The family built six houses and a general store and café (which many years later would become Hot Gillie’s Mex and finally Filligan’s) along one side of the river track, and a network of campsites for tents and caravans, with shelters and amenities shed, along the riverfront on the other side. The business grew steadily through the 1930s and thrived in the postwar leisure boom.
Keith Young was born in Toowoomba in 1946, the son of Syd Young and Jack and Daisy Parkyn’s daughter, Lola. When Syd went off to war with the Air Force, Lola and Keith’s older sister Gloria returned to Tewantin to live with Jack and Daisy. After the war and as Keith grew up in the ‘50s, the Youngs were very much Toowoomba-ites, but Keith has fond memories of trekking down from the range to their other home on the river every second weekend.
He recalls: “Mum had a Morris Minor 1000 panel van and we’d come down the range with the three kids in the back on a mattress. My grandparents still had the boatshed through the ‘50s, and we had wonderful times on the river and in old Tewantin. That’s where I met my wife, Lexie.”
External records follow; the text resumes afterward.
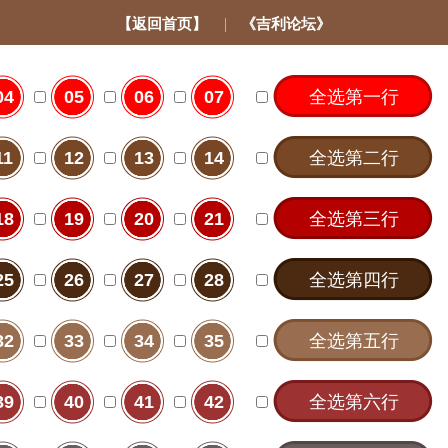
【返回首页】
《吉利论坛》
04
05
06
07
全选第一行
11
12
13
14
全选第二行
18
19
20
21
全选第三行
25
26
27
28
全选第四行
32
33
34
35
全选第五行
39
40
41
42
全选第六行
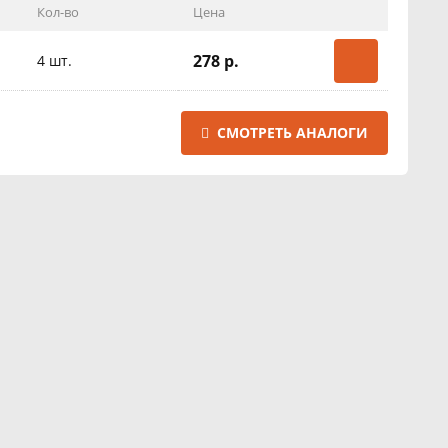
Кол-во
Цена
278 р.
4 шт.
СМОТРЕТЬ АНАЛОГИ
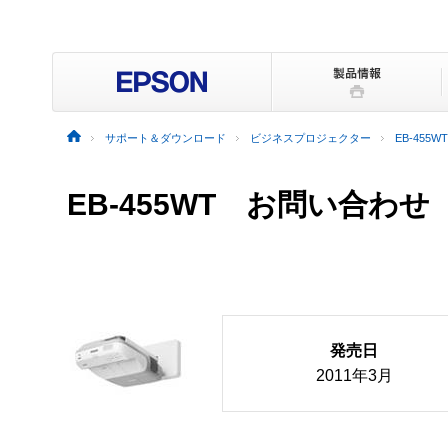
サポート＆ダウンロード
ビジネスプロジェクター
EB-455WT
EB-455WT お問い合わせ
発売日
2011年3月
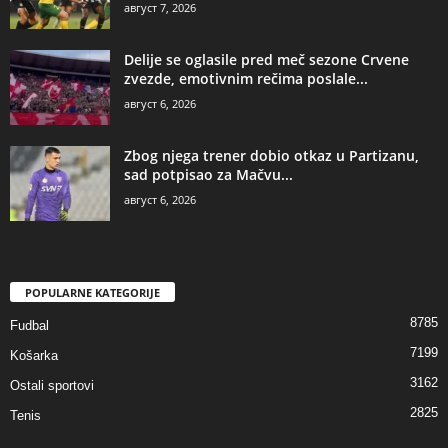
август 7, 2026
Delije se oglasile pred meč sezone Crvene
zvezde, emotivnim rečima poslale...
август 6, 2026
Zbog njega trener dobio otkaz u Partizanu,
sad potpisao za Mačvu...
август 6, 2026
POPULARNE KATEGORIJE
8785
Fudbal
7199
Košarka
3162
Ostali sportovi
2825
Tenis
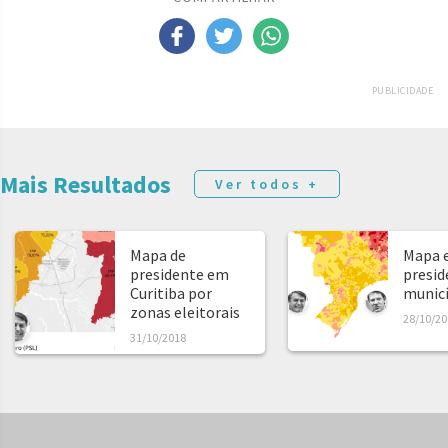
PUBLICIDADE
Mais Resultados
Ver todos +
Mapa de
Mapa e
presidente em
presid
Curitiba por
municíp
zonas eleitorais
28/10/20
31/10/2018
We are sitting in the Youngs living room, overlooking their immaculate garden and a quiet reach of Mountain Creek, a stack of memorabilia in front of us and Keith’s laptop brimming with old family photos he has coloured digitally.
Keith continues: “I met Lex at the speedboat races and then again at the pictures in Tewantin, and we started going out. Then she got a job at Parkyn’s Boats. No family leverage, just got it on her merits, helping the boys check out the hire boats and also serving in the bait shop.”
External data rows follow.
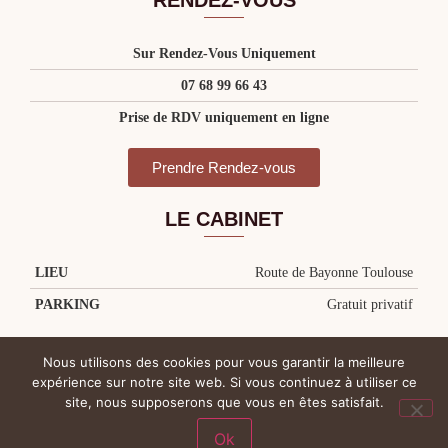
RENDEZ-VOUS
Sur Rendez-Vous Uniquement
07 68 99 66 43
Prise de RDV uniquement en ligne
Prendre Rendez-vous
LE CABINET
LIEU
Route de Bayonne Toulouse
PARKING
Gratuit privatif
Nous utilisons des cookies pour vous garantir la meilleure
expérience sur notre site web. Si vous continuez à utiliser ce
site, nous supposerons que vous en êtes satisfait.
Ok
@ Copyright 2018 – 2026 Tantra Toulouse – Tous droits réservés |
Plan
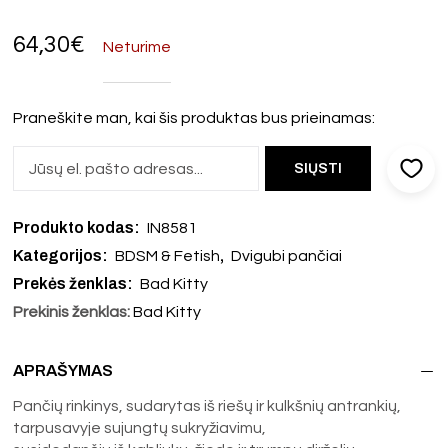
64,30
€
Neturime
Praneškite man, kai šis produktas bus prieinamas:
Produkto kodas:
IN8581
Kategorijos:
,
BDSM & Fetish
Dvigubi pančiai
Prekės ženklas:
Bad Kitty
Prekinis ženklas:
Bad Kitty
APRAŠYMAS
Pančių rinkinys, sudarytas iš riešų ir kulkšnių antrankių,
tarpusavyje sujungtų sukryžiavimu,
Lexie chimes in: “Bloody George (Parkyn), he’d bring in these big wine barrels of chicken gut they sold for bait and tell me to get my hand right in there and stir it! Yuck!”
She disappears for a minute and returns bearing two exquisite decorative bottles of coloured sands from Teewah.
“Keith’s mum used to spend two days or more inserting the coloured patterns into the bottles, which were sold as souvenirs at the Parkyn shops. Aren’t they amazing?”
Keith finished his apprenticeship as a carpenter/joiner in Toowoomba, and when he and Lexie married they built a home there where they raised their kids.
Skilled in all trades, Keith was much in demand for building projects all over South East Queensland, and one day his brother phoned to tell him about a job being offered in Kawana. He travelled to the coast for interviews and got the job with an outfit called Transpack Kitchens, so the family relocated to the Sunshine Coast. Transpack went from strength to strength but its owners eventually accepted an offer from the giant Kern Corporation, who soon decided it didn’t fit their business model and began closing it down.
Says Keith: “My manager and I were called down to see Kern management and were told they were going to shut it down. We had 55 guys on site and 30 in the factory and $1.2 million on the books, and they were going to sack us all!
“So we took it over and found most of the guys work again. We started in a shed in the industrial estate and took over the jobs that we were cancelling on behalf of Kern. We bought the tools we needed and away we went. We sold the business in ‘03 and the factories in 2021.”
His successful business career behind him, Keith Young has begun to devote more time to rediscovering his family history, and bringing some of its photos to life through a digital colouring process he found on the My Heritage website. While some historians and heritage archivists strongly oppose enhancing original historic images, when I discovered Keith’s colourised photos on the Who Lived In Noosa Before It Was Cool? Facebook page, I was fascinated by the contemporary feel it created in familiar old photos, particularly the ones of my own neighbourhood, Munna Point.
Says Keith: “I just do it for my own amusement, but I can see from the responses I get that it creates a new interest in our history, which can only be a good thing.”